I find it weird, fascinating in fact. It is 9:40 at night and I am here on the balcony of my house. I love silence. I love the stars. I love the night sky. I think this time of the day feels serene. I feel at peace. I love the environment and more so because Tihar has started. Tihar might just be my favorite festival. Everything is so bright. I feel bright. Wonderful. Ecstatic.

I have been staring at the road for quite some time now. I have been witnessing people walk by my house. It has been around an hour, and I haven’t seen a woman walk once, and yet I have seen a drunkard, another guy probably a workaholic returning home, men casually walking, and

another man cursing his wife and shouting at the top of his lungs whilst driving and many men riding their bikes. I am fascinated, and shocked by the realization of the fact that how I perceive the night-time is not how the majority of men do. Standing here on the balcony, when I look at the

road, illuminated by the streetlights but obscured with fear, I feel petrified.
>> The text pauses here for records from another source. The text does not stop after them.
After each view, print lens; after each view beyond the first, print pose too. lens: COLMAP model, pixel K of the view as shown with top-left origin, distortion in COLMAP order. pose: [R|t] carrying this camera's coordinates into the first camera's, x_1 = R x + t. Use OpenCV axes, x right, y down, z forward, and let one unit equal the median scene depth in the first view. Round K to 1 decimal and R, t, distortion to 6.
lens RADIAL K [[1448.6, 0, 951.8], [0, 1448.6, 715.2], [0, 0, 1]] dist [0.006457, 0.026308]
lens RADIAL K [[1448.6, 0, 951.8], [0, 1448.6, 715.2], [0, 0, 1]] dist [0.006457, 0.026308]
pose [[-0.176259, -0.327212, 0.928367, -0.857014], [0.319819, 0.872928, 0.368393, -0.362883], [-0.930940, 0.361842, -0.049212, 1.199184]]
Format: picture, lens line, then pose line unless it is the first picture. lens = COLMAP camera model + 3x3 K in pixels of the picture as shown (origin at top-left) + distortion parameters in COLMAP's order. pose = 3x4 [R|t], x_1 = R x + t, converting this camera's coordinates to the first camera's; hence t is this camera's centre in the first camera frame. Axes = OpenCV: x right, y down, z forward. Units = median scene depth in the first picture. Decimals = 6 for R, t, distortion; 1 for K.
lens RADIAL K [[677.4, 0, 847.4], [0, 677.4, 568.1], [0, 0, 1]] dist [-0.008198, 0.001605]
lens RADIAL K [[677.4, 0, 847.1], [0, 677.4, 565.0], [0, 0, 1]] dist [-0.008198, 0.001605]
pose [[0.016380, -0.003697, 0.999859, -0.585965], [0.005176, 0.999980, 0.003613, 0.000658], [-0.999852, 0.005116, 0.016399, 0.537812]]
I can’t picture myself walking to my house while being drunk. Not that I fantasize about it, but I just can’t. Five years down the line, when I will probably be employed, I really can’t be sure if I will be able to ride back home alone. I can’t picture myself walking on the road, like those men, who probably went for a night walk. Night walks are non-existent for me and most ladies. I can go for an evening walk at most. I don’t imagine myself shouting while walking on the road of course I can do better than that. Exceptional cases may arise though, don’t come at me if you find me screaming when I recently had a breakup. You see, I am pretty emotional.

All of this is appalling to me because I wouldn’t dare to step on the road past 8 pm. I wouldn’t. Couldn’t, shouldn’t, wouldn’t. In the past, I couldn’t. At present, I shouldn’t. And in the future, I definitely wouldn’t. Who is to be blamed if I encounter one of these men I saw tonight? Tell me who is to assure me that I won’t get groped by the drunkard? Tell me if the workaholic won’t catcall me whilst I am walking on the footpath. The men casually walking on the road won’t try to take advantage of a girl walking alone. At night. Guarantee it. Let me know if my partner won’t shout at me as the man did to his wife. Assure my safety from the creeps when I ride back to my home from a long day at work. Can you?

Don’t get me wrong. I am not saying that I have never walked on the road at night. I have. I have multiple memories of that. The only thing to mention is that every time I go out at night, another person accompanies me. A male. A brother, a lover, or my father. I need to feel their presence around me to feel safe. I wonder why is it that I need to be safe from people, from men, who are in fact somebody’s brother, somebody’s lover, somebody’s father.

Does it mean other females need to keep safe from my brother, my lover, or my father?

Wait.

Do I need to fear my own brother?

Do I need to keep safe from my own lover?

Do I need to be saved from my own father? Do I?